## WORK TO COMPLETE
a - Answer each question from the passage about Mark and Amma, one per line:
(i) What made Mark recognize Amma when he heard she was coming to a nearby town?
(ii) What disease was the man in one of Mark's stories said to have been cured of?
(iii) Which philosopher is named as also believing in reincarnation?
b - Summarize the passage about Mark and Amma in two sentences.
c - Carry on the passage about Mark and Amma from where it stops.

## GIVEN PASSAGE
He had a dream in which Amma appeared. When he later heard about her coming to a town near us he knew this was the person he dreamt of and he went. His stories only get more remarakable. Perhaps they are too personal to tell. But he has met a woman who claims to have been cured of cancer by Amma; he has a story of a man who was cured of leprosy. It is possible Amma is someone who thinks she can heal but who really can't. Such a claim could then be raised against at least some of the gospel miracle record of course (walking on water, personally resurrecting these would be tough to fake or misunderstand). It's also possible Amma really can heal. She might be a self-aware fraud, though this seems the least likely possibility. Whatever she is, Mark is on a spiritual path of genuine love, personal accountability; he truly is. He noted those who hate Bush share in the violence of Bush, show the same thoughts of aggression which seem to be behind the Iraq war. Essentially, Mark was describing an Eastern form of matthew's sermon on the mount.
Is this not a spiritual path? Mark believes Jesus was a master, like Amma or the other lamas and avatars (actually, I believe these are different things, but close enough). He would probably say Jesus was the son of God, though perhaps not in a unique way; I didn't ask him. He is certainly not a Christian in the doctrinal sense. But inwardly...he has found the essence, though it is mixed with a certain asceticism, a flaw found in every religion, including Christianity, in my fleshly and not very humble opinion: 'pass the syrah and the ham please; where are my shearling booties; oh, I'm late for my massage.' And of course he believes in reincarnation, as did Plato.

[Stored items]
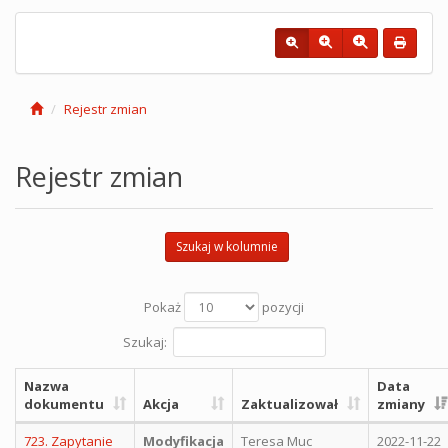
Rejestr zmian
Rejestr zmian
Szukaj w kolumnie
Pokaż
pozycji
Szukaj:
Nazwa
Data
dokumentu
Akcja
Zaktualizował
zmiany
723. Zapytanie
Modyfikacja
Teresa Muc
2022-11-22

## ANSWER SECTION
a -
(i) He had dreamt of her, and he knew she was the person from his dream.
(ii) Leprosy.
(iii) Plato.

b - After dreaming of Amma, Mark went to see her and now tells stories of healings attributed to her. Although he is not a doctrinal Christian and believes in reincarnation, the writer considers him to be on a genuine spiritual path of love and personal accountability, one that resembles the Sermon on the Mount.

c -
Now I think I've drifted very far from where I began. And again, I don't want to edit this. I apologize. I should. All who read this far should get the benefit of revised writing. But I'm shovel-tired and need to start a fire and this is, after all, a web log.
I'm trying to say that I think there are no easy answers. Some of those who died in the tsunamis may never have heard of Jesus but may be with him now. And the children...their presence with Christ would not surprise me.
Do I believe in a burning hell of suffering? No. I could of course be wrong. I don't even know if I believe in the soul at all (a resurrected body could in fact be a body). None of this really matters; truth will out soon enough. What does matter is whether I choose to indulge the destructive parts of my psyche or actively love. We say in the baptismal vows, 'I will, with God's help.' And that I do believe. I can't go it alone. But if there is any pinnacle, any transcendent truth, to human religion it is love. If love is proven to be a product of evolutionary need, and how could it ever be proven so?, it would not preclude God from holding me responsible.
***
Well, the snow has stopped, for the moment. And it's butt-cold in my office. Be well all. It's great to be able to write here once again. Thanks to all who read.
Comments
I attended and inter-faith thing similar to the one you described years ago. It was at CSULB. Very illuminating.
By the way. You bought my truck I have been salivating for years over the very model you bought. Enjoy.
the truck is worth salivating over. I got a 98, with 105 K already on it. They're not that expensive used, and I can count on it running to 200 K at least. Good luck shopping.
And thanks, if I haven't said it, for that nice Christmas letter and photo. I dug it very much.